06/05/2022 | By Busiswe Mavuso
It’s a sad indictment of what’s happened to us as a country that we had so little to cheer as we commemorated International Labour Day. While workers’ rights have been firmly established for those who do have jobs, things seem bleak for those who don’t with unemployment at a staggering 35%. Only 14.3-million South Africans have jobs, according to Statistics SA, and only a better education system combined with higher levels of economic growth can change this.
How we act in the short term is important in terms of determining the type of society we are to become. There are just a few levers we need to pull to rebuild confidence in our investment environment and rejuvenate our economic recovery.
In terms of building confidence, few things are as important as implementing Judge Raymond Zondo’s recommendations, both to prosecute those implicated in state capture and to set up the structures, processes and political culture designed to deter future corruption.
It appears it will be impossible to eliminate corruption entirely because it so deeply entrenched at all levels. So much so that special precautions were needed to ensure that the KwaZulu-Natal disaster relief funds weren’t looted. Setting up an independent public procurement anti-corruption agency, including a council, inspectorate, litigation unit, tribunal and court, will be an important step to prevent corruption on such a grand and premeditated scale as we saw during the state capture era.
What we need to try to develop throughout government is the same sense of revulsion that citizens have towards corruption. Instead there’s a surprising sense of acceptance of corrupt elements at best or at worst, a disturbing tendency to elevate them to some sort of radical hero status.
It’s difficult to understand this attitude in the context of the devastating effect the state capture era had on our state-owned enterprises, economy and society. Judge Zondo states that President Jacob Zuma readily opened the doors for the Guptas to go into the state-owned entities and “help themselves to the money and assets of the people of SA”. Citizens understand that it’s their money being stolen; some government officials seem entirely oblivious to that. We need to develop a culture where the damages suffered by the state and its citizens from corruption are clearly understood throughout government.

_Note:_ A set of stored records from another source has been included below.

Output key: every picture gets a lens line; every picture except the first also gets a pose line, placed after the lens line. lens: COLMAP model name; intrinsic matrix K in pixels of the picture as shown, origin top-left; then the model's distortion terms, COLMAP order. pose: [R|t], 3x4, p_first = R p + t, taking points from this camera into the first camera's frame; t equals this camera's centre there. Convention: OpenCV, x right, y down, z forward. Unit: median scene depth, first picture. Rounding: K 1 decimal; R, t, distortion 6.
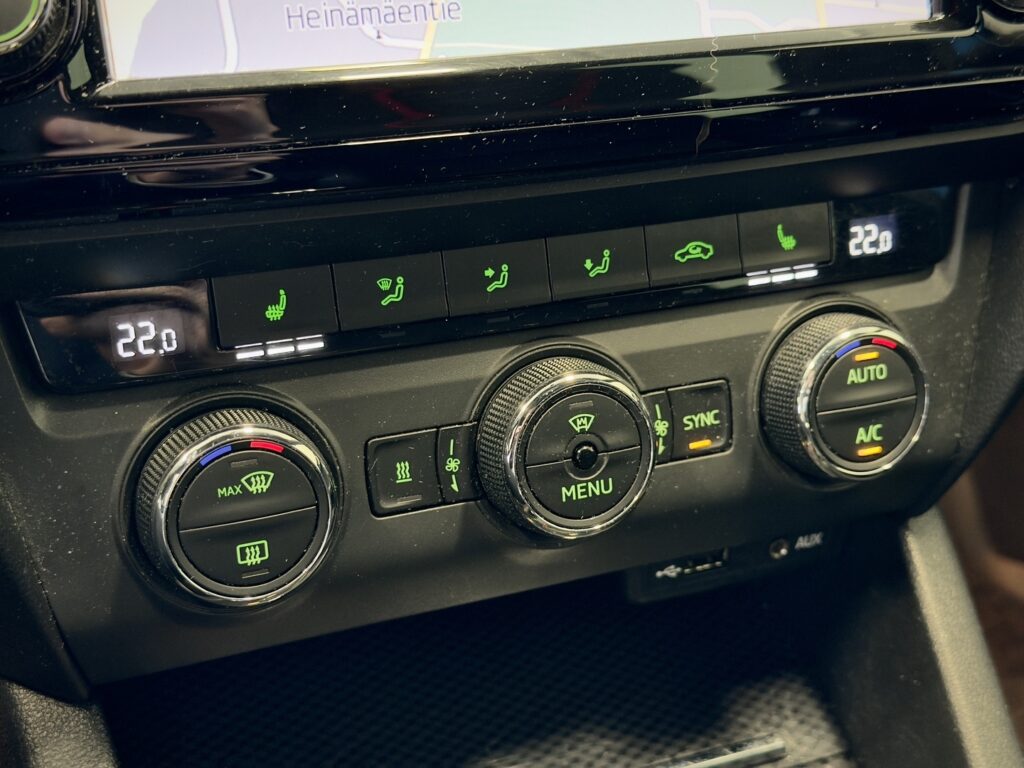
lens RADIAL K [[1488.0, 0, 506.8], [0, 1488.0, 381.6], [0, 0, 1]] dist [0.042390, 0.000000]
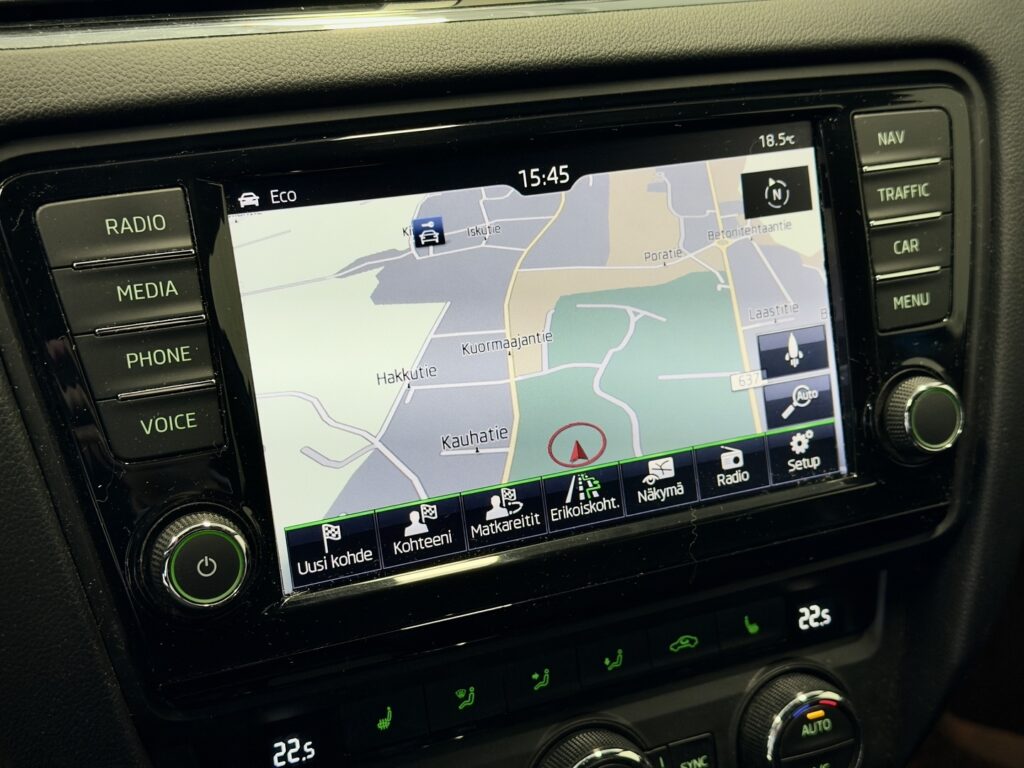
lens RADIAL K [[1488.0, 0, 510.0], [0, 1488.0, 391.0], [0, 0, 1]] dist [0.042390, 0.000000]
pose [[0.999266, -0.030767, 0.022824, -0.053779], [0.032003, 0.997922, -0.055916, -0.238403], [-0.021056, 0.056605, 0.998175, -0.345550]]
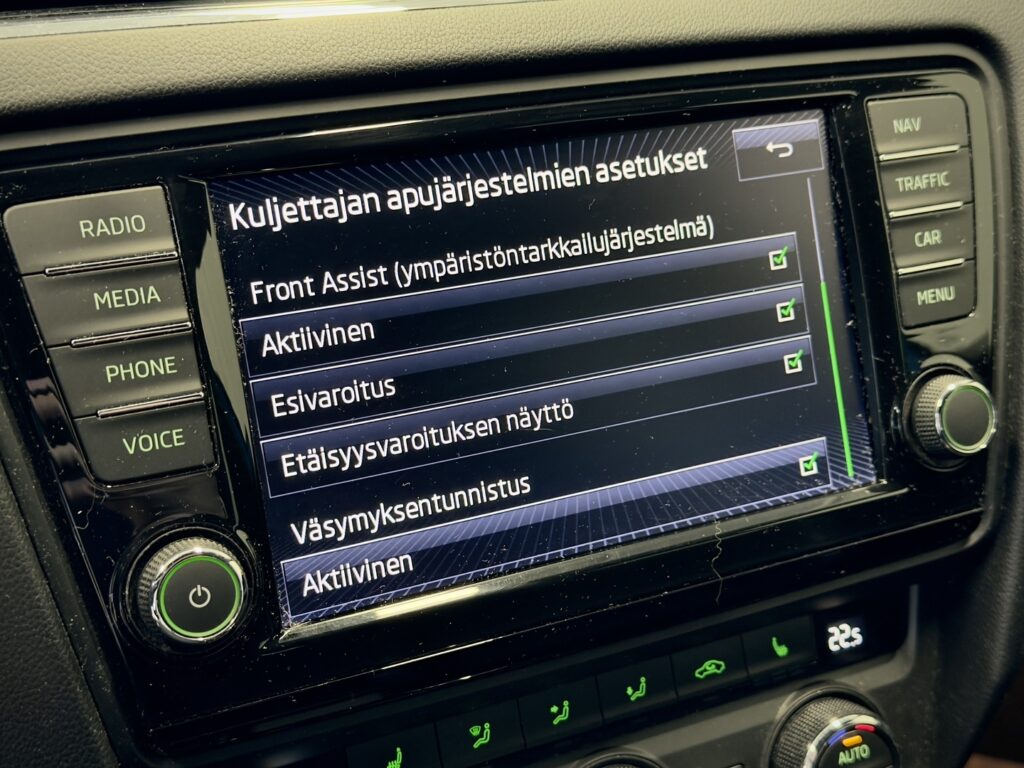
lens RADIAL K [[1488.0, 0, 514.5], [0, 1488.0, 384.5], [0, 0, 1]] dist [0.042390, 0.000000]
pose [[0.996725, -0.061917, 0.052007, -0.087013], [0.066672, 0.993212, -0.095316, -0.211166], [-0.045753, 0.098471, 0.994088, -0.260674]]
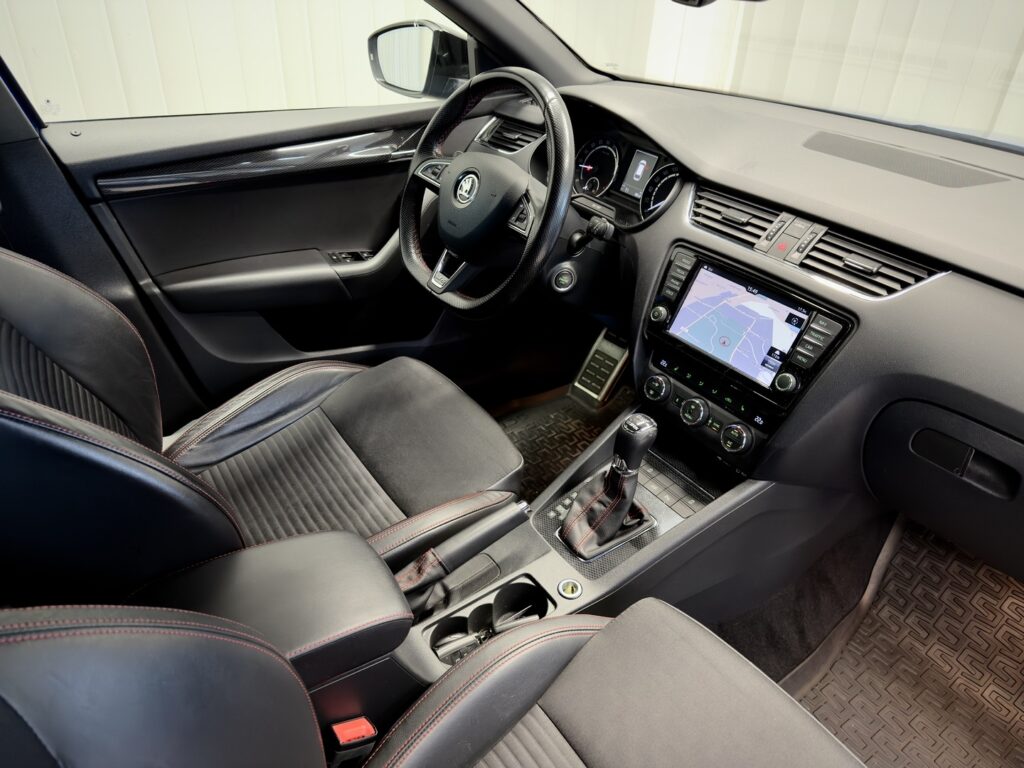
lens RADIAL K [[703.1, 0, 505.6], [0, 703.1, 387.2], [0, 0, 1]] dist [0.039299, -0.009799]
pose [[0.220785, 0.472313, -0.853331, 2.284365], [-0.547976, 0.783846, 0.292074, -0.456460], [0.806831, 0.403120, 0.431878, -0.957142]]
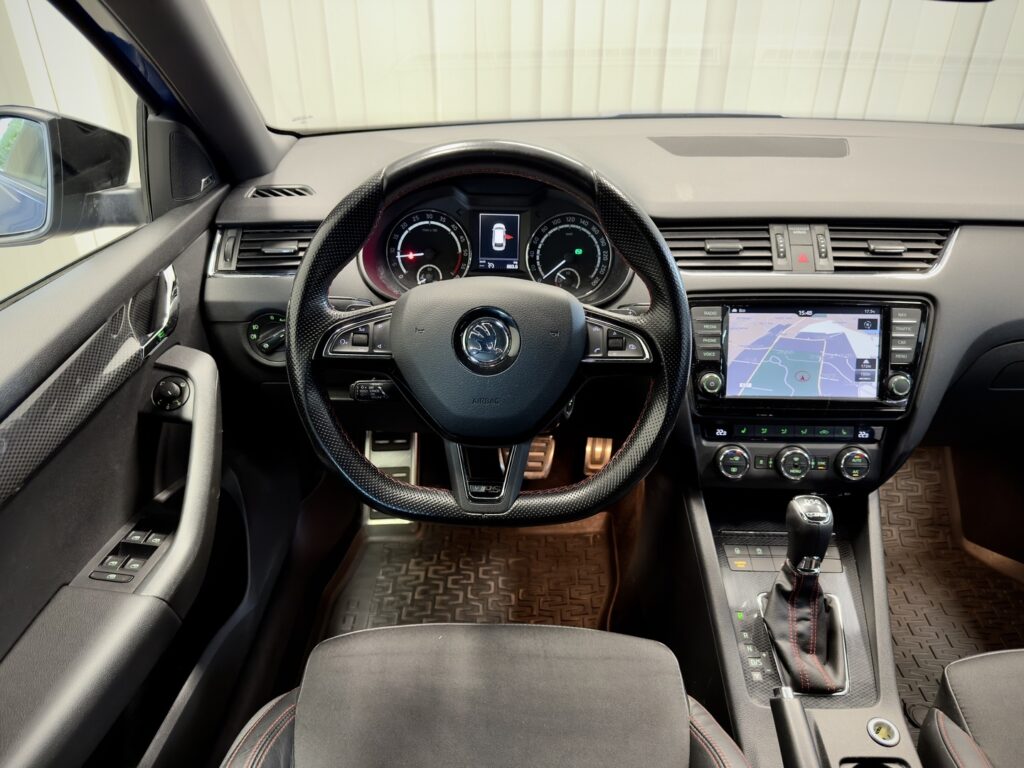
lens RADIAL K [[724.6, 0, 504.7], [0, 724.6, 382.9], [0, 0, 1]] dist [0.052321, -0.063352]
pose [[0.911912, 0.136136, -0.387149, 0.069426], [-0.162579, 0.986030, -0.036222, 0.021611], [0.376809, 0.095973, 0.921306, -1.856382]]
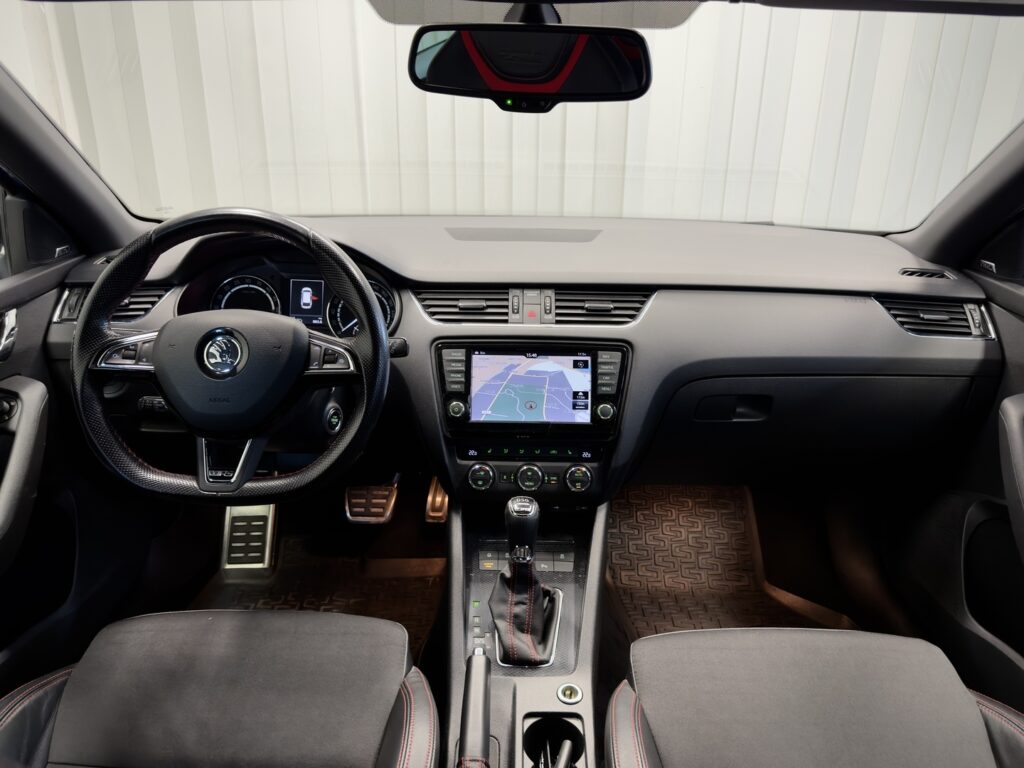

Another lever that needs to be pulled is one that ends the bureaucracy that private companies need to navigate to get approval from electricity regulator Nersa to build a power plant. There should also be a faster rollout of renewable energy bid windows. We need to get new energy produced as fast as possible to reach our goal of achieving a stable supply. Without energy security, future Workers Days will be even more bleak as the economy will fail to grow at a rate fast enough to sustain existing jobs let alone create new ones.
A third important lever is the R1-trillion infrastructure programme. In the executive summary of the National Infrastructure Plan 2050 gazetted on 11 March 2022, the department of public works and infrastructure states: “Infrastructure delivery will be one of the most significant contributors to South Africa’s transition from a historically closed minerals economy to one that is globally and regionally integrated, low carbon, inclusive and promoting of dynamism in the industries of the future.”
Rolling out big infrastructure projects will also trigger lots of short-term economic activity while developing a more capable, efficient state. The multiplier benefits are huge and every effort needs to be made to accelerate the rollout of projects. Resolving the inefficiencies at our ports and rail networks alone will add billions of rands to export earnings, and the fiscus, annually.
All these important initiatives could be improved if private sector expertise and efficiencies were brought in. Public-private partnerships will be a core part of the infrastructure rollout but business is more than willing to commit resources to streamline cumbersome bureaucratic procedures and we’re itching to get going with all of Judge Zondo’s recommendations.
There are many other important reforms in process that need to be implemented, particularly the unit in the Presidency to cut red tape across all organs of government. But pulling these three levers to tackle corruption, our energy supply and our infrastructure programme will be incredibly important to developing an inclusive society with an efficient, growing economy that creates jobs. The longer we dawdle, the higher the unemployment rate will soar.
*Mavuso is the CEO of Business Leadership South Africa. This article first appeared in Fin24.